- Born: September 19, 1962 (age 63)
- Genres: Rock; pop; R&B; soul; funk; funk rock; funk metal; dance;
- Occupations: Musician; actor;
- Instruments: Vocals; percussion;
- Years active: 1981–present
- Labels: Warner Bros.; Paisley Park;
- Website: Official Website For Jerome Benton

= Jerome Benton =

American musical performer, dancer, and actor

Jerome Benton (born September 19, 1962) is an American musician and actor, best known for being the dancer, percussionist, and backing vocalist for The Time.

==Career==

Benton is the brother of The Time bassist Terry Lewis and worked closely with the band behind the scenes in their initial career. During a performance, lead singer Morris Day asked for a mirror. Benton responded by ripping a mirror out of the club's restroom and bringing it on stage for Day to comb his hair. Following the performance, Benton joined the band as a comedic foil to Day, and provided additional backing vocals and percussion.

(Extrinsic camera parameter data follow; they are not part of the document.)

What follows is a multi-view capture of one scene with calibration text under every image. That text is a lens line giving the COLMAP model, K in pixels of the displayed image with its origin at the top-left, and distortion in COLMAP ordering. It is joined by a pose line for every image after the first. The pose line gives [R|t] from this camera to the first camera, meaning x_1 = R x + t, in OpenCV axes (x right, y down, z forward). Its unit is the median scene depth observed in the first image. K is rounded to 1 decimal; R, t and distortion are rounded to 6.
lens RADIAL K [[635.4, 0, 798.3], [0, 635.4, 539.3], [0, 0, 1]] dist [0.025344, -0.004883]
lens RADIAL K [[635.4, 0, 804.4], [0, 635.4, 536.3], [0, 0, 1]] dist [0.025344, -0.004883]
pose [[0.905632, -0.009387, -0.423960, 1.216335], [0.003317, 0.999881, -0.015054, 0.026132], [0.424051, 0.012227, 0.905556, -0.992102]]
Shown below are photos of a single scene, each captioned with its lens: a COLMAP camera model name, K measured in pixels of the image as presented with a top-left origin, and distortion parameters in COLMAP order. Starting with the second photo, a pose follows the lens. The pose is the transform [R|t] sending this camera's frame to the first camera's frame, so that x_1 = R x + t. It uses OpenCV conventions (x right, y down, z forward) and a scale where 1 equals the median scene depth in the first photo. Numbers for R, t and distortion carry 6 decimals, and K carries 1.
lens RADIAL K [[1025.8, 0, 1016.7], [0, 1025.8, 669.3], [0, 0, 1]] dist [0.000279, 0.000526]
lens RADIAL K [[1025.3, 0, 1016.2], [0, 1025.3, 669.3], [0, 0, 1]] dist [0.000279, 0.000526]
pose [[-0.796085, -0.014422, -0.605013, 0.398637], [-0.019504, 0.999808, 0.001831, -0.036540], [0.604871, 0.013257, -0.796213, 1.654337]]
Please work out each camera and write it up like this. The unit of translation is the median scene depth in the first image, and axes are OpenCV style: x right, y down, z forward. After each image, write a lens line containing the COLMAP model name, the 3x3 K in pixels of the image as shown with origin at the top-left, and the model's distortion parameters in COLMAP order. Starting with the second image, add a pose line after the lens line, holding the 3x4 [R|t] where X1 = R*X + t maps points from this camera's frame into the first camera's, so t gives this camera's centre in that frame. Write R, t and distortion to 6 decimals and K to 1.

Benton appeared in the 1984 film Purple Rain with the rest of The Time and assumed the role of Morris Day's bodyguard and valet. He also appeared in Prince's second film Under the Cherry Moon, and in Prince's fourth film Graffiti Bridge. The chemistry between Day and Benton was well received. Although The Time soon dissolved after Day started pursuing a solo career, Prince retained Benton, as well as Jellybean Johnson and Paul Peterson for the short-lived project The Family.
In 1986, Benton appeared in the music video for Janet Jackson's "Control" along with Terry Lewis and Jimmy Jam.
Benton reunited with The Family on December 13, 2003 for a single charity performance along with other acts formerly associated with Prince.

Benton joined Prince alumnus Jill Jones, Greg Brooks & Wally Safford in Detroit June 2017 for "The Purple Block Party: Prince" sponsored by UrbanOne Station KISS 105.9 in honor of the late performer's birthday.

In January 2018, Benton joined his brother Terry Lewis in support of Super Bowl Live in Minneapolis. Jerome was featured in several performances including fDeluxe The Family, The Time, Morris Day & The Time and Sheila E.

Benton returned to Minneapolis in support of the PRN Alumni Foundation in April 2019. The event featured a performance from Ingrid Chavez with an Author's panel featuring Chris Riemenschneider, Jim Walsh, Allen Beaulieu, Tamar Davis & Duane Tudahl.